Legally, you must do this before leasing or selling the property. You cannot legally rent or sell a “lemon.” When you visit a property when considering it for purchase, check for visible signs of mold, counsels Robert Tweed. The telltale black spots should be easy to see. This queues you to obtain documented tests for mold so you can pursue abatement before or after the sale.

Appraisals and Inspections, especially by Certified Mold Inspectors Are Your Friend Says Robert Tweed

As a part of qualifying for a mortgage, you must have the property appraised. The financial lender uses this appraisal to determine if the seller sets an accurate asking price. You can only get a mortgage for the appraised value, Robert Tweed explains. Once you qualify for the mortgage, you can have a home inspection conducted. You should have a home or building inspection done before the purchase goes through even if the lender makes it optional. The appraisal may include observations that point to a larger problem; the inspection uncovers these problems.
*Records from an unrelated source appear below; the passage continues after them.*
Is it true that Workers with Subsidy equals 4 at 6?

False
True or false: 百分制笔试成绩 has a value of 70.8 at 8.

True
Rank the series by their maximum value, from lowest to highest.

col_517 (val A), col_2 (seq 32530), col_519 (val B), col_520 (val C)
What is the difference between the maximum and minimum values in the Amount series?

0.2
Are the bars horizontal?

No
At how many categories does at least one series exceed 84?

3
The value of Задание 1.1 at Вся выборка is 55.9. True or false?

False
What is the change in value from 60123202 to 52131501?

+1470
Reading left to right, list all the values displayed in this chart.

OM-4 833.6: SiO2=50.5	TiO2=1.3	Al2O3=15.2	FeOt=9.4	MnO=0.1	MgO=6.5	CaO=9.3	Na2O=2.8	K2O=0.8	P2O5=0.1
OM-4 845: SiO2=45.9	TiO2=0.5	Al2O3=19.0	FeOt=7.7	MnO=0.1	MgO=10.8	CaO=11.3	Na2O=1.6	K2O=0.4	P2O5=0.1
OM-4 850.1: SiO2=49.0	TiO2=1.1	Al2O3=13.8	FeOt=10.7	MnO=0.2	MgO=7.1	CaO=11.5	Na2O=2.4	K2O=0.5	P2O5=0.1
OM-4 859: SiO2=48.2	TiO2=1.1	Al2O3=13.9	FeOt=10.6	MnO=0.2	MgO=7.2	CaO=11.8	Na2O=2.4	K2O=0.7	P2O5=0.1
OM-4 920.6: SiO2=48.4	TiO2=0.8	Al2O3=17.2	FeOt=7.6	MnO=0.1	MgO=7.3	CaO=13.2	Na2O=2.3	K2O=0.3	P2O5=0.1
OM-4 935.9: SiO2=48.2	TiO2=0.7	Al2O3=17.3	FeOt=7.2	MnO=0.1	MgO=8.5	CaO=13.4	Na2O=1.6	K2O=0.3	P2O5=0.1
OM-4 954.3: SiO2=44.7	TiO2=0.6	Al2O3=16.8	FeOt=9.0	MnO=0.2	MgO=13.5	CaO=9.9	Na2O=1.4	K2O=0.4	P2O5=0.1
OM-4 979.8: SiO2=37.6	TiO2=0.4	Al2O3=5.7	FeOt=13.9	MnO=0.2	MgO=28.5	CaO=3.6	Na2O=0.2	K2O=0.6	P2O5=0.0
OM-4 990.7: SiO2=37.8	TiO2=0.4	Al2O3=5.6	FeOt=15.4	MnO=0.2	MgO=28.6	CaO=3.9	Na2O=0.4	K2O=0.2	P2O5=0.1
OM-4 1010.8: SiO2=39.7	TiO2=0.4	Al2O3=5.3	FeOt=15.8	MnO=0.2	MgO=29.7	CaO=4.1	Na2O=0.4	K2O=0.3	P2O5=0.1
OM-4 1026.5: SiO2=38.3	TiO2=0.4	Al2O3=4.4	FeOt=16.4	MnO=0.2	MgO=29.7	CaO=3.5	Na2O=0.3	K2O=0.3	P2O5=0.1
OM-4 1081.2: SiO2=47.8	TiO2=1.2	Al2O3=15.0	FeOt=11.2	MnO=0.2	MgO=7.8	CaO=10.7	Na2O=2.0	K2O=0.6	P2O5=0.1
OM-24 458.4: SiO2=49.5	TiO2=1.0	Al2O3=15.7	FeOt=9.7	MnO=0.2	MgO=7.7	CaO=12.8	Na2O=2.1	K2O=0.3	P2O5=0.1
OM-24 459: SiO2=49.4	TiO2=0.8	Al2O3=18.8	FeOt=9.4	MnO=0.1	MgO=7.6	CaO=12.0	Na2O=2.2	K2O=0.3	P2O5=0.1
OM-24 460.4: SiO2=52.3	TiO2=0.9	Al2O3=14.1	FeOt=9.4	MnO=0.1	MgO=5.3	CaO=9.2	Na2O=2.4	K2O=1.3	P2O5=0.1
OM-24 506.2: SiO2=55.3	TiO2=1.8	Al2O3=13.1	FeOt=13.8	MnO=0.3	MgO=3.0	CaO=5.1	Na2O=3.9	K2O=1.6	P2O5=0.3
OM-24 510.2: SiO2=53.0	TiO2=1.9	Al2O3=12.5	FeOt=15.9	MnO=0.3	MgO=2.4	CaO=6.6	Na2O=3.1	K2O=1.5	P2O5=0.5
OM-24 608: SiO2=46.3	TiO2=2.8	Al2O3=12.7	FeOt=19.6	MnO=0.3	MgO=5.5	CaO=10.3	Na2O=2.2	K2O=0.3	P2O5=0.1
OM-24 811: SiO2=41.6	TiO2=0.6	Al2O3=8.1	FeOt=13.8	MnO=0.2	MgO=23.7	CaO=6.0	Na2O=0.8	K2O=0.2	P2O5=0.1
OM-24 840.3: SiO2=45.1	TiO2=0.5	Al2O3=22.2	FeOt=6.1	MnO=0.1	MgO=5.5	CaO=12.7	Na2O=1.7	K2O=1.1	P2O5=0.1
The value of the inspection is that it occurs before the purchase but after the mortgage approval. Also be aware that a general property inspection is not specific for mold, you must have a Certified Mold Inspector in addition to your regular Property Inspection. This window of time provides an opportunity for haggling, Robert Tweed jokes. If the inspection uncovers a problem such as mold, you can require the owner to either abate the mold and repair the home before purchase or adjust the price so that the reduction frees up money to pay for the abatement and repairs.

You can have a mold test done after the purchase, too, but this is not as useful. You will have paid full price for a home or commercial structure that has huge problems and you will be stuck with paying for the abatement and repairs on top of having paid the asking price, explains Robert Tweed.

With any real estate investment, a healthy ROI should be the overarching goal. Follow up the home appraisal with an inspection so you can catch any mold problems before you invest. Your ROI will thank you.